(Entries taken from a collection)
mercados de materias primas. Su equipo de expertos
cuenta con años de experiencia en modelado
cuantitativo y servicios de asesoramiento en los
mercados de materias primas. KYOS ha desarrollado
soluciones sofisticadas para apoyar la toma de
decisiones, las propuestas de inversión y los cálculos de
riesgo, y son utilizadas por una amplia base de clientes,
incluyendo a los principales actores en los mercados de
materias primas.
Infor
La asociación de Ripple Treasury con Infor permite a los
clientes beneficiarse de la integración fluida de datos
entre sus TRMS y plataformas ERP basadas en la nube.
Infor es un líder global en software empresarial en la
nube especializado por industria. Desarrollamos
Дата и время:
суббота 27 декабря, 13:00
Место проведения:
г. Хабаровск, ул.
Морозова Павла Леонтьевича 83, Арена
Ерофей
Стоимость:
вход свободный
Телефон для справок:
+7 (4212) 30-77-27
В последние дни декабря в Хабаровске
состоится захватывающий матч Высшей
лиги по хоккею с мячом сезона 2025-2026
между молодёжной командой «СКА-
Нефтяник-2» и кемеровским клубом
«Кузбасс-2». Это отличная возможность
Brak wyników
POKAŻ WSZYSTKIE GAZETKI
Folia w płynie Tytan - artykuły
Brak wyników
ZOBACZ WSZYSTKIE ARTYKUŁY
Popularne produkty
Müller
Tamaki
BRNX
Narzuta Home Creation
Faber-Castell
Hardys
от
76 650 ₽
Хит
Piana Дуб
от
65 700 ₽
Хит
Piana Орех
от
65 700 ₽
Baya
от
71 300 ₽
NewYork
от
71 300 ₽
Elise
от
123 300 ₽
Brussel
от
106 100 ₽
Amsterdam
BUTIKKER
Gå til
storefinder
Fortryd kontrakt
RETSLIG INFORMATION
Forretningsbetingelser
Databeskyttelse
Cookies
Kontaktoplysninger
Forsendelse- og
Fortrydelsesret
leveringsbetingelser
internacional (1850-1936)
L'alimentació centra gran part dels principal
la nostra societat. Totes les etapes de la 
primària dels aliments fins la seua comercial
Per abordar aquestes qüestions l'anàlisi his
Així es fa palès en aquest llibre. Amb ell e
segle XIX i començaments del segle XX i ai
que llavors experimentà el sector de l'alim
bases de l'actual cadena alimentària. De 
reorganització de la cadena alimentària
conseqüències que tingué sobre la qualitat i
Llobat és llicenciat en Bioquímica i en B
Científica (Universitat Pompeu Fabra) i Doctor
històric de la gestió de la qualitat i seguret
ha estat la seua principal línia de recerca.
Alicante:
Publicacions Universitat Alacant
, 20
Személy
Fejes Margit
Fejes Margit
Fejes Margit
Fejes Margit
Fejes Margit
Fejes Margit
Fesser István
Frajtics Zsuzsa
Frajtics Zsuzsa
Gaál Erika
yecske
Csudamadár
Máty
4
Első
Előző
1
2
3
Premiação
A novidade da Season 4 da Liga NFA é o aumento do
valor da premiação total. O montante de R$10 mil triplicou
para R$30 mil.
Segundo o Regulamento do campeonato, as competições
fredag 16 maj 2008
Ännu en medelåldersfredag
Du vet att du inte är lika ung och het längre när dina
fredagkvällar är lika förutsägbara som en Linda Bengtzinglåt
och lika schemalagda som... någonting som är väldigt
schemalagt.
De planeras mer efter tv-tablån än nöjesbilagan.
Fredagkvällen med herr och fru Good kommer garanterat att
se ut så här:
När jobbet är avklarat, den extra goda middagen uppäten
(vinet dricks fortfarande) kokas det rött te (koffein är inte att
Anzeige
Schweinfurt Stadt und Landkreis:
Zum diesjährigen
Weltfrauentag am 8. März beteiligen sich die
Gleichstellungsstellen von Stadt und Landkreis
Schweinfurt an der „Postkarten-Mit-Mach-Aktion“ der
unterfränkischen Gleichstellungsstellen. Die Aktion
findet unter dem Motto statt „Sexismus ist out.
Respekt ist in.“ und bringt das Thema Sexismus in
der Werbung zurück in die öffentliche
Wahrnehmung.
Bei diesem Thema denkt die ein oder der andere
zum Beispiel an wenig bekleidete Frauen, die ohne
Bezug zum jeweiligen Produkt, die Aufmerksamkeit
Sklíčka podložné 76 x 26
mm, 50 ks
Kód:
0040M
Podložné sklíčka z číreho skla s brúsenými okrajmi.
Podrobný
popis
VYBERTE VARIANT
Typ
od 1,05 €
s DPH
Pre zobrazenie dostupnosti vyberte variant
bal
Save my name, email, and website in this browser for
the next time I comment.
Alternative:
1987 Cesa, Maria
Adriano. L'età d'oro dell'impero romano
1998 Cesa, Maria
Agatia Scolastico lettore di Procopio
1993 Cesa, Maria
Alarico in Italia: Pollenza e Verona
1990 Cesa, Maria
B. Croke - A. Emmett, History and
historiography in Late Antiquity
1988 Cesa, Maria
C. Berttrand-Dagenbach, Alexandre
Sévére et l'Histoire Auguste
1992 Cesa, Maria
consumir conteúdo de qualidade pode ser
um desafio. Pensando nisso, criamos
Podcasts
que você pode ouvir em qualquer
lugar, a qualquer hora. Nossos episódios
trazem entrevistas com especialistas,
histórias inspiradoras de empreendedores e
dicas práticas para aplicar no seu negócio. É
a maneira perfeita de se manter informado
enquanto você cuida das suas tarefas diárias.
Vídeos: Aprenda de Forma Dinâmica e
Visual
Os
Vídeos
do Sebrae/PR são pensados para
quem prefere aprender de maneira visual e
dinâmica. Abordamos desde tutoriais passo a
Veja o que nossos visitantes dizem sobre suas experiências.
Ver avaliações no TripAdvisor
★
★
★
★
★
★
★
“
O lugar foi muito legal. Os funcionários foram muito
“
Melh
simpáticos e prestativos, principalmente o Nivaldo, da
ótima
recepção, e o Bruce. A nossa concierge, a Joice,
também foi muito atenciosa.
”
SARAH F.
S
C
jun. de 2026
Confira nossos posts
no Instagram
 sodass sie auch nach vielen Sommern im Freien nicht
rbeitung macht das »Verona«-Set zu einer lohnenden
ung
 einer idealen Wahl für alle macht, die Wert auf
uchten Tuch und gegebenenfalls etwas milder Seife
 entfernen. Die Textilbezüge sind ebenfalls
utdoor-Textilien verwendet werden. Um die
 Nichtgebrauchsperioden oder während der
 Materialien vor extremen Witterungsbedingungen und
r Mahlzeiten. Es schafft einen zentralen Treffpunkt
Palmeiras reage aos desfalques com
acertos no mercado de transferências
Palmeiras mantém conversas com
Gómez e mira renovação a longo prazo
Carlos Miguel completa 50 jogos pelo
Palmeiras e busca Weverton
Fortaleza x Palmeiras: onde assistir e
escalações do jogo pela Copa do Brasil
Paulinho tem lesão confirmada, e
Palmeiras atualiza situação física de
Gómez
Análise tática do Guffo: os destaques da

Exercise objective » Out of the entries, pull every line that mentions "lugar".

Solution to the problem »
lugar, a qualquer hora. Nossos episódios
O lugar foi muito legal. Os funcionários foram muito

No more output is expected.